Et pourtant… c’est elle qui porte son enfant.
Je pense à notre mariage. Mon père n’avait pas donné un centime. Klim avait tout payé. La réception, les fleurs, la salle, la robe — cette robe unique, “juste pour moi”. Elle est encore suspendue quelque part, témoin silencieux de ce que je croyais être un bonheur. J’ai envie de la déchirer, de l’arracher à son cintre comme on arrache une illusion.
— Je te déteste, je murmure, la voix cassée.
Tout semblait parfait. Nous n’avions pas de disputes “graves”. Il me demandait souvent conseil pour son entreprise. Il me faisait croire que mes idées comptaient. Je l’aidais. Je construisais avec lui. Quand est-ce que tout s’est fissuré ? À quel moment ai-je été remplacée sans même le comprendre ?
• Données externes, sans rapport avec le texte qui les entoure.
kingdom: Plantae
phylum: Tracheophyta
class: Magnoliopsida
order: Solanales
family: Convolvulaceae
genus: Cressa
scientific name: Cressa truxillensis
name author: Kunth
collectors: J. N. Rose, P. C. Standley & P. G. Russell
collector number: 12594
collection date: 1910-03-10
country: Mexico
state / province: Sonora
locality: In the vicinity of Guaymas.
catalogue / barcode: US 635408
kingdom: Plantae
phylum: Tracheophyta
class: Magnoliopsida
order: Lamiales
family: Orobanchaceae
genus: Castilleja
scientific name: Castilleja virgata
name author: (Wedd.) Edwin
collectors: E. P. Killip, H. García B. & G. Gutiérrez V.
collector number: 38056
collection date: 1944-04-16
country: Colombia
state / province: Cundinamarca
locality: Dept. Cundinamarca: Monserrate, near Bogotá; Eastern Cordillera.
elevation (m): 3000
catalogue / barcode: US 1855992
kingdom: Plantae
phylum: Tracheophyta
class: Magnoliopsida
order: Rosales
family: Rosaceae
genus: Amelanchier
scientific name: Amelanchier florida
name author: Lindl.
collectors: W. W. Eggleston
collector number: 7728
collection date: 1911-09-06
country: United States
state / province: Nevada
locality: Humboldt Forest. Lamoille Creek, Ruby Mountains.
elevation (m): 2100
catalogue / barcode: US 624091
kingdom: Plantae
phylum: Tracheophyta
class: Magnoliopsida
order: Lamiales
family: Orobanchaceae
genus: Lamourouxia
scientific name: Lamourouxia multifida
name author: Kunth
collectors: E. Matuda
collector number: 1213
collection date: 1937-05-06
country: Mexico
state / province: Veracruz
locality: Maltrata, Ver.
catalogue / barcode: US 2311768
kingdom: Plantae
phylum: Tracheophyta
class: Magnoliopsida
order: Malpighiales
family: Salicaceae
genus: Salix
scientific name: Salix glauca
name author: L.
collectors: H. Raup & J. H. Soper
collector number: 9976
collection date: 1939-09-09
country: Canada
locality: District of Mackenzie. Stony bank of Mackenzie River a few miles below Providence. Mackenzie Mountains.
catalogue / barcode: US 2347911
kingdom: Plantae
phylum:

Le téléphone sonne dans la voiture. Un son aigu, agressif. Je jette un coup d’œil à l’écran, persuadée de voir “Klim” ou “Lera”.
Non. C’est Yana.
Je reste stupéfaite une seconde. Puis je me rappelle : elle prépare un cadeau. Pour lui. Pour ce traître. Sans savoir.
— Allô, dis-je. Ma voix n’est qu’un souffle rauque.
— C’est toi qui devais prendre le chocolat, j’en ai plus. J’ai tout préparé : joli emballage, présentation… annonce-t-elle, enthousiaste.
Elle a fait ça pour moi. Pour notre “fête”. Pour mon “mari”.
— Merci… je souffle, et un sanglot m’échappe.
— Mira… il se passe quoi ? Tu pleures ?
Je tente de parler. Les mots s’écrasent.
— Je… je… Lera… Klim… j’étais là… ils…
Ma gorge se ferme. Je hurle. Je n’arrive plus à m’arrêter. Et pendant que je m’effondre dans la voix de mon amie… je continue de rouler.
L’autoroute se déroule devant moi, floue, luisante, avalée par la pluie. Je ne réalise même plus que je suis au volant. Il n’y a plus que cette douleur infernale, totale, qui prend toute la place.
— Mira ! Tu m’entends ? Où est-ce que tu es ? crie Yana.
Je sanglote. J’essaie d’inspirer. J’ouvre la boîte à gants pour attraper des mouchoirs, pour essuyer mes yeux… et soudain—
Un flash violent.
Une lumière aveuglante.
Un bruit qui explose.
Le monde se renverse. Mon corps part en avant. Ma tête heurte le volant.
— Mira !!! MIRA !!!
Le cri hystérique de Yana est la dernière chose que j’entends… avant que tout devienne noir.